= Lit Espresso Bar =

Café in Toronto, Canada

Lit Espresso Bar is a Toronto based cafe that was founded in 2008, by Joe Angellotti. The business started out with one cafe located in the neighborhood retreat of Roncesvalles Avenue. His sister Nicole Angellotti joined her brother when the college and Ossington location was created soon after the first location met success. Joe has recently moved on to start his new venture, Pig Iron Roasters, which is the roaster who supplies all of the Lit Espresso Bar Cafes.

Lit is also a big part of the speciality coffee community in Toronto as Nicole sits on the planning committee for the Central Canadian Barista Competition. They also run espresso classes for anyone interested and compete in the Brewers Cup, Tasters Cup, and National Barista Competitions.

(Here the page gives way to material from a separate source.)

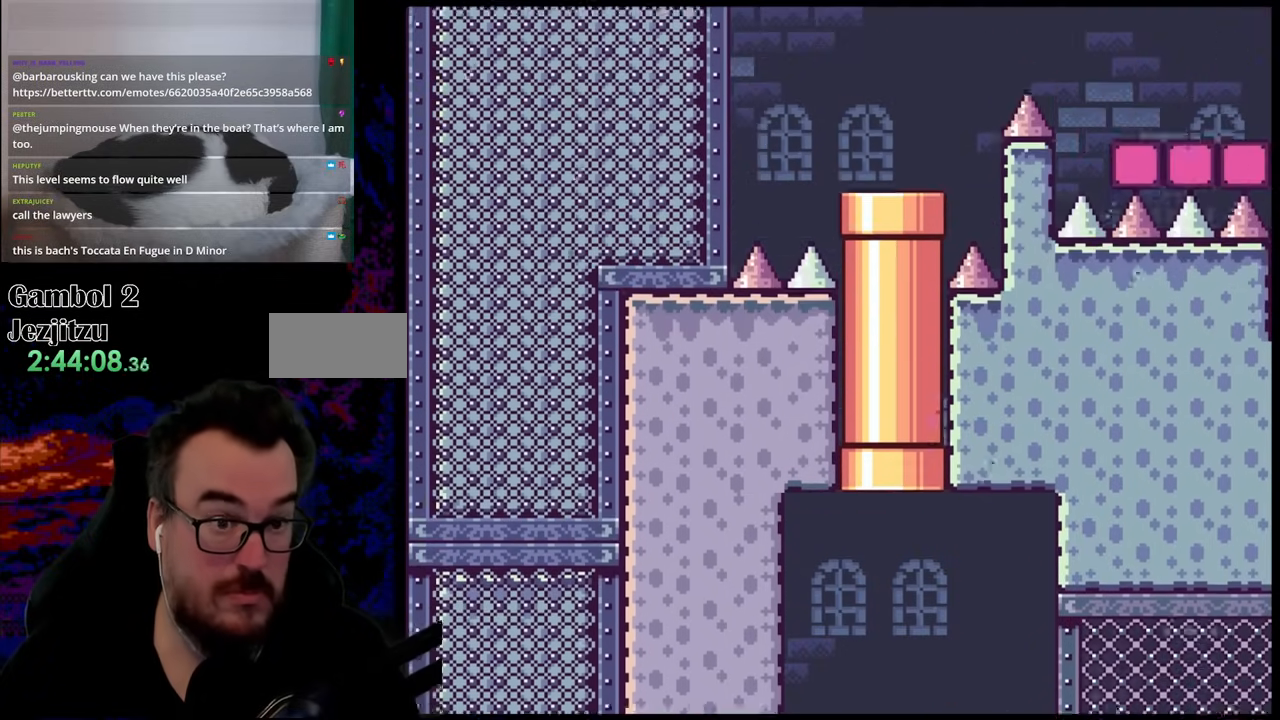
{"buttons": ["Y", "DPAD_RIGHT"], "events": [[167, "A", "up"], [250, "Y", "down"], [283, "DPAD_RIGHT", "down"], [283, "X", "up"]]}
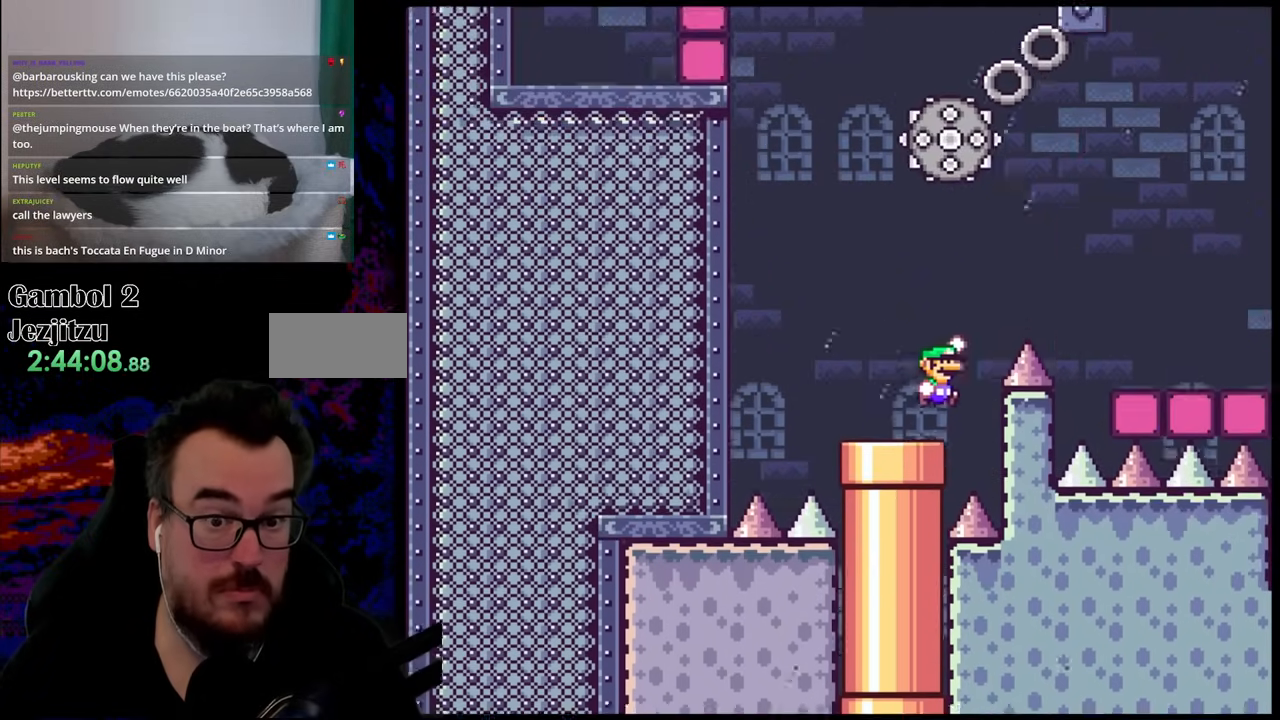
{"buttons": ["Y", "DPAD_RIGHT"], "events": [[33, "B", "down"], [167, "B", "up"], [317, "B", "down"], [500, "B", "up"]]}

In April 2013, Joshua Tarlo, resident barista and head of quality control from Lit Espresso Bar (810 College St. & 221 Roncesvalles Ave.) took the title of Canada's top coffee brewer at the Canadians Brewers Cup in Ottawa, Ontario. Tarlo will represent Canada at the World Brewers Cup in Melbourne, Australia from May 23 to 26, 2013. Tarlo was crowned using Kemgin beans grown in Oromia, Ethiopia, and roasted at Pig Iron Coffee Roasters in Mississauga, Ontario. Joshua Tarlo placed in third at the World Brewer's Cup in May 2013.